Tiffany is sparkling in LVMH’s crown. The famous U.S. jeweller, which tycoon Bernard Arnault added to his collection following a bitter $16 billion takeover last year, has bounced back from the pandemic and already appears to be more profitable than in 2019. The performance contradicts the French luxury giant’s attempt to wriggle out of the deal last year. Future LVMH targets will take notice.
After declining to complete its biggest-ever purchase in September, the owner of Dior and Givenchy argued in a Delaware court that the pandemic had “devastated” Tiffany’s business, said that management had mishandled the crisis, and accused the jeweller’s board of having made “a series of horrible decisions”, including paying dividends while sales and earnings were plummeting. The dispute ended in October when Tiffany accepted a $430 million reduction in LVMH’s original offer.

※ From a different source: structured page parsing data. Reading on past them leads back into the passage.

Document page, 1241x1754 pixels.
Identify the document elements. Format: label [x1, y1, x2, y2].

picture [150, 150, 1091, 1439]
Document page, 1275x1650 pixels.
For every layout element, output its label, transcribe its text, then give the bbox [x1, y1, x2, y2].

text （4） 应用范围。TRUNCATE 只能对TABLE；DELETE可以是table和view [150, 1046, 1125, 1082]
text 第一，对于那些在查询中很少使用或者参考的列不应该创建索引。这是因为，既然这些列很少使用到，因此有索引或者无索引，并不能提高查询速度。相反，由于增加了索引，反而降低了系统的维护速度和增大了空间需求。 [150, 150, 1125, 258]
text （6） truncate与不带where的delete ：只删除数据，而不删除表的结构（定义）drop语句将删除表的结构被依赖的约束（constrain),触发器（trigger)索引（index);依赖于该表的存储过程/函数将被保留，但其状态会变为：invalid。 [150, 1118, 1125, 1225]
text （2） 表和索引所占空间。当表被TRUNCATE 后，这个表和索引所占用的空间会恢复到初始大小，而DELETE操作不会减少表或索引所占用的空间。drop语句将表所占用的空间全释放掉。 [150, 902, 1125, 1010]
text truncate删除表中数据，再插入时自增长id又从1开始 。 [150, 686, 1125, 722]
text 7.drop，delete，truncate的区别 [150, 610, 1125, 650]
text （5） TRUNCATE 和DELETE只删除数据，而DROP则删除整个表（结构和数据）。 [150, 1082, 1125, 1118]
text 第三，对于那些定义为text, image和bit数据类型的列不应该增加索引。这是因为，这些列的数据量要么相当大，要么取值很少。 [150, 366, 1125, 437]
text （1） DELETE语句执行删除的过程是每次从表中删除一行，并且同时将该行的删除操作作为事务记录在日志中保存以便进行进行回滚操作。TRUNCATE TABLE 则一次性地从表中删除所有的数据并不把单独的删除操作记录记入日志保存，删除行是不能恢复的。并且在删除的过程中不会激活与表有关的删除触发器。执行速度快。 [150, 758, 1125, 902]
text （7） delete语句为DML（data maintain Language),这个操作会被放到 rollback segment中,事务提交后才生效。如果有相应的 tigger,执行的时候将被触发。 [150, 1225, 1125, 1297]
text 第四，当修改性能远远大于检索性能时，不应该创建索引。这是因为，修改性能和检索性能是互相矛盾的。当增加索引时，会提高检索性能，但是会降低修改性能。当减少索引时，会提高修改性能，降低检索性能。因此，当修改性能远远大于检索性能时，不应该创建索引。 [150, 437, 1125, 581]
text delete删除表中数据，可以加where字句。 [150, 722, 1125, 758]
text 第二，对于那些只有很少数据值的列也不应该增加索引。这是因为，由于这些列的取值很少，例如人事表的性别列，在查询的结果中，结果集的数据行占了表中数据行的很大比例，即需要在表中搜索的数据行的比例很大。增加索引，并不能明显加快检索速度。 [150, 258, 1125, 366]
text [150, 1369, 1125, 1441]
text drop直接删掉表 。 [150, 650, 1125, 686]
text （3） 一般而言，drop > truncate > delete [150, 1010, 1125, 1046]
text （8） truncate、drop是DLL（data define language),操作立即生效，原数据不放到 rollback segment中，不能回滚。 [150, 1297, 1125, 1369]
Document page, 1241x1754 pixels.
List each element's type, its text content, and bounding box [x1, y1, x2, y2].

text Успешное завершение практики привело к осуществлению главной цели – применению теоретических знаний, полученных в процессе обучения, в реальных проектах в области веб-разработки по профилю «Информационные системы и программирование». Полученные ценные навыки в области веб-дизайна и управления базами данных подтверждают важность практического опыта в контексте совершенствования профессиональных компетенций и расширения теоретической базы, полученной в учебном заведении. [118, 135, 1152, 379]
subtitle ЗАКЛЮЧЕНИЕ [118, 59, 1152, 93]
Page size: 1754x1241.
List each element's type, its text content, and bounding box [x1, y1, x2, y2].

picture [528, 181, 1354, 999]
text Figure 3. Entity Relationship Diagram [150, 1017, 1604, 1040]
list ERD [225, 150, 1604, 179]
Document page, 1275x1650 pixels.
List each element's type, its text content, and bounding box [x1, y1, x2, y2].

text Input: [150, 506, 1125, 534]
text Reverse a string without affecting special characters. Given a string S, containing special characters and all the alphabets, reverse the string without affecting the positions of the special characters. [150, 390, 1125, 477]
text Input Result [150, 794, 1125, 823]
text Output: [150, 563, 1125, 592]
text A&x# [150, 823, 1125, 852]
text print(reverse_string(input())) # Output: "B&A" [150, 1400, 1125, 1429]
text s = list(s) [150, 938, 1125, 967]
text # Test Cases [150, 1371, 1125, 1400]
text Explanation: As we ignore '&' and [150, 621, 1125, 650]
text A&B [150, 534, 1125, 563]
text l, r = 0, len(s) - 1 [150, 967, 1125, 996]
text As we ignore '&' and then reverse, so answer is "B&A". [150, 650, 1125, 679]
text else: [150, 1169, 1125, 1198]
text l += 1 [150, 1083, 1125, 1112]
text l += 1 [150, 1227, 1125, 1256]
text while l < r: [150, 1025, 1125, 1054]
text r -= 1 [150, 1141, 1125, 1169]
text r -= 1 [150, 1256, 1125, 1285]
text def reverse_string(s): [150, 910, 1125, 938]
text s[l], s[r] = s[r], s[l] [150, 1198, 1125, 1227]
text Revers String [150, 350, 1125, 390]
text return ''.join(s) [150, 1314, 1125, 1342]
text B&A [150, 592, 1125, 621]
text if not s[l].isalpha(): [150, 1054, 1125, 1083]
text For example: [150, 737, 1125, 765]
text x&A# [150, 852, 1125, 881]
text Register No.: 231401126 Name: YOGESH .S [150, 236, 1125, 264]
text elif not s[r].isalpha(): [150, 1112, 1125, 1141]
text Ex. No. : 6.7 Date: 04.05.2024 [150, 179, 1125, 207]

The 352 billion euro French giant has clearly put the Covid-19 emergency behind it. Helped by the continued success of its flagship Louis Vuitton brand, sales jumped 53% on a comparable basis to 28.7 billion euros in the first half of the year. That’s 11% better than in 2019, before the pandemic. Sales in LVMH’s jewellery and watches division, which includes Italian jeweller Bulgari, reached 4 billion euros.
Tiffany also appears to be off to a good start. The maker of iconic diamond rings made a profit from recurrent operations of 339 million euros in the first half of the year. That’s about 12% more than it earned in the six months to July 2019, using the prevailing exchange rate at the time. First-half revenue of 1.9 billion euros was slightly higher than two years ago, while its operating margin of around 18% is above pre-pandemic levels. Analysts had expressed concern that Tiffany’s inclusion would be a drag on the jewellery and watches division’s profitability. In fact, the unit’s operating profit was nearly 20%, well above the 17% it reported in 2019.
Tiffany’s shine makes Arnault’s deal tantrum look all the more contrived. It’s also a reminder of his financial ruthlessness when pursuing targets. Other independent luxury brands that come into the French tycoon’s sights will be all the more determined to make sure he pays up.